The Kahn and Arpanet story goes back to October 1966, when Kahn was taking a break from his professorship at MIT and working at Bolt Beranek and Newman (BBN). Back then, BBN was primarily an architectural acoustics research firm in Cambridge, Mass.
“BBN ended up getting the contract to build the Arpanet, and a four-node version got deployed and [was] working in December 1969,” Kahn explains. Those first nodes linked computers at UCLA, the Stanford Research Institute, the University of California at Santa Barbara and the University of Utah. But it took almost three more years for the research community to get those host computers connected to the Net. The first public demonstration of the Arpanet was in 1972, when approximately 50 nodes were operating, he says.
Kahn finds it funny that, looking back, people think getting the funding for a program to do the Internet and making it happen was “a slam-dunk.”
“I’ll tell you, the only reason we succeeded in building it was that no one cared enough in the early 1970s to get involved and try to stop it,” he says. “So few companies had time-sharing computers back then, and thus, there wasn’t seen to be much of a market for interactive computer networks. And so there was no effort in the private sector to interconnect nonexistent networks to each other.”
DARPA happened to have three such networks in existence or in development, Kahn says, “so we could imagine the problem and attempt to solve the interconnection problem.

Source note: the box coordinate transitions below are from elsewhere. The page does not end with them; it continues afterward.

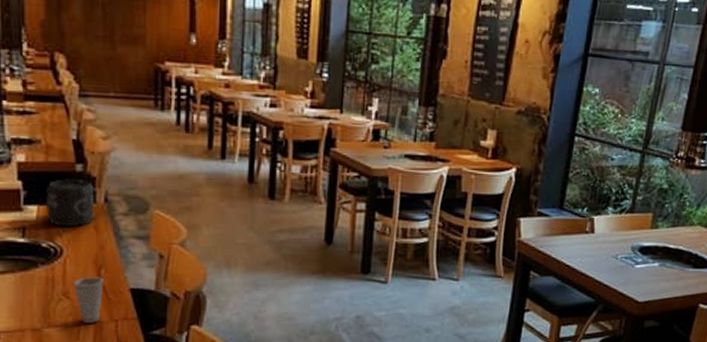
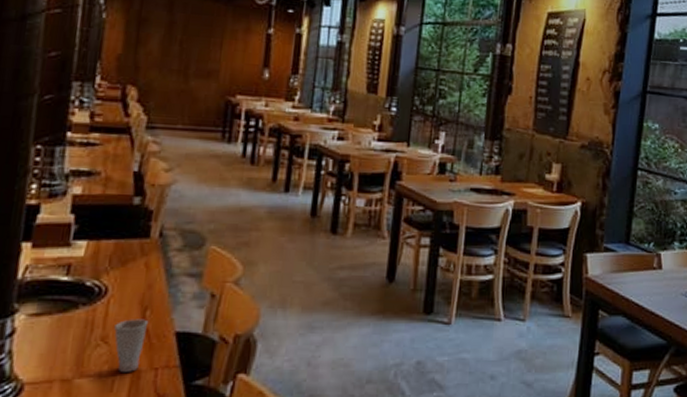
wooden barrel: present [46,178,95,227] -> none [95,211,151,264]

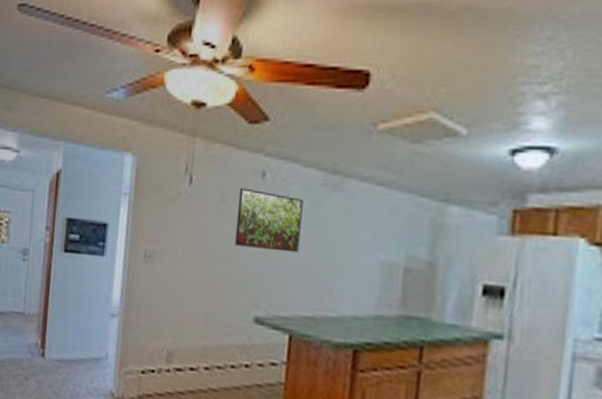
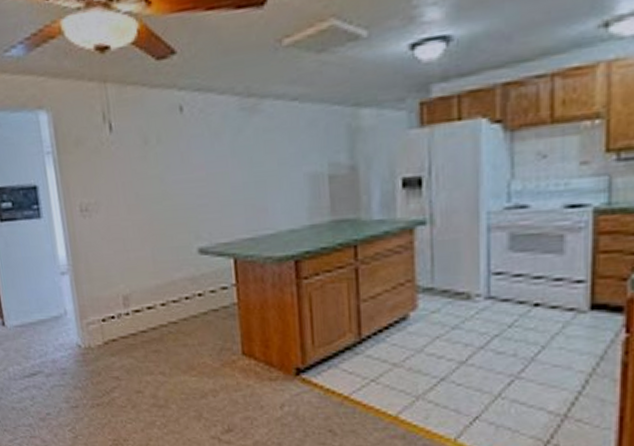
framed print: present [234,188,303,253] -> none [160,126,228,185]

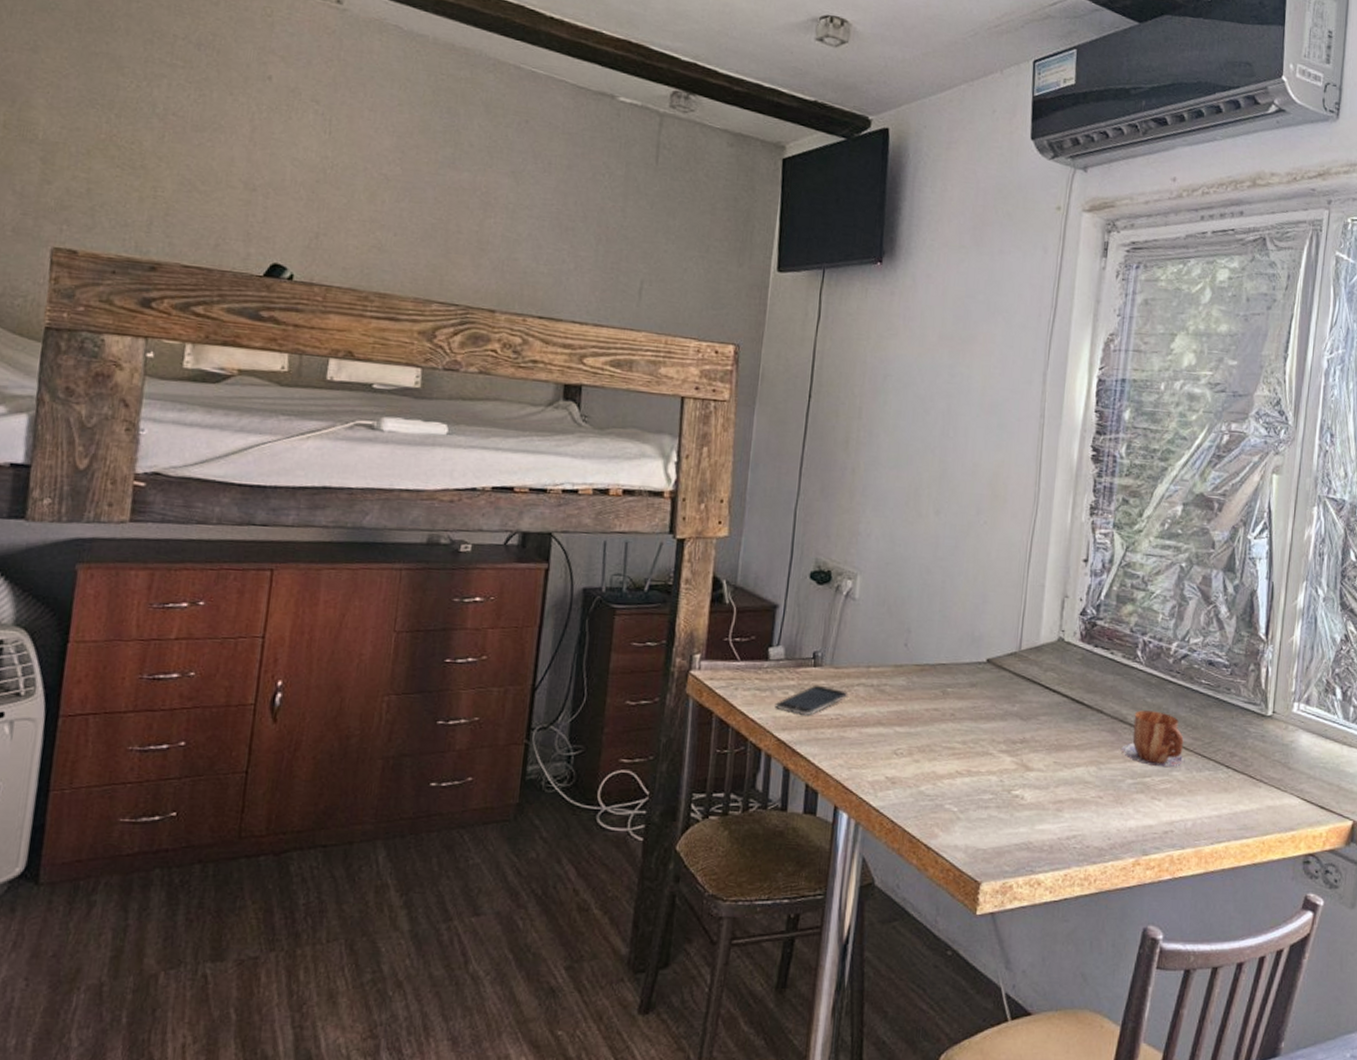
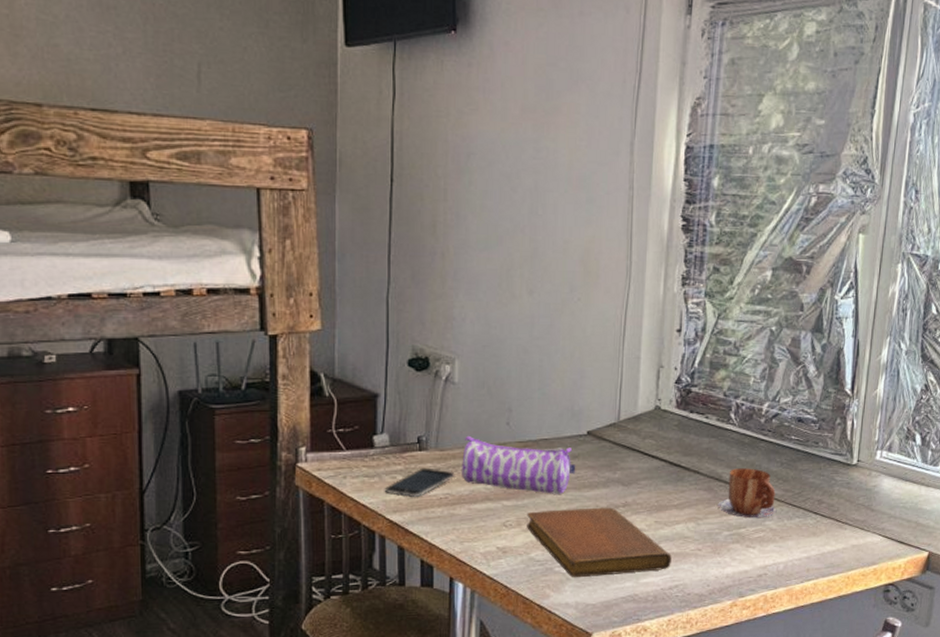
pencil case: none [855,654,974,724] -> present [462,435,576,494]
notebook: none [918,740,1070,818] -> present [527,507,672,578]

It was not until later that alternate networks, such as the Ethernet and personal computers, emerged in the commercial marketplace. That made a big difference.”
One big moment that isn’t often recognized, he says, is when DARPA — working with a number of contractors, including Collins Radio, BBN and others — demonstrated the first successful TCP connection traversing three dissimilar but interconnected networks. November 22, 2007, marked the 30th anniversary of that demo.
It was an event that Kahn believes should be more recognized because, like today’s Internet, it was the “internetworking” of three disparate networks, and it foreshadowed the cellular and Wi-Fi systems of today.
The Computer History Museum has posted up a 2 hr video program about that original internetworking test 30 years ago.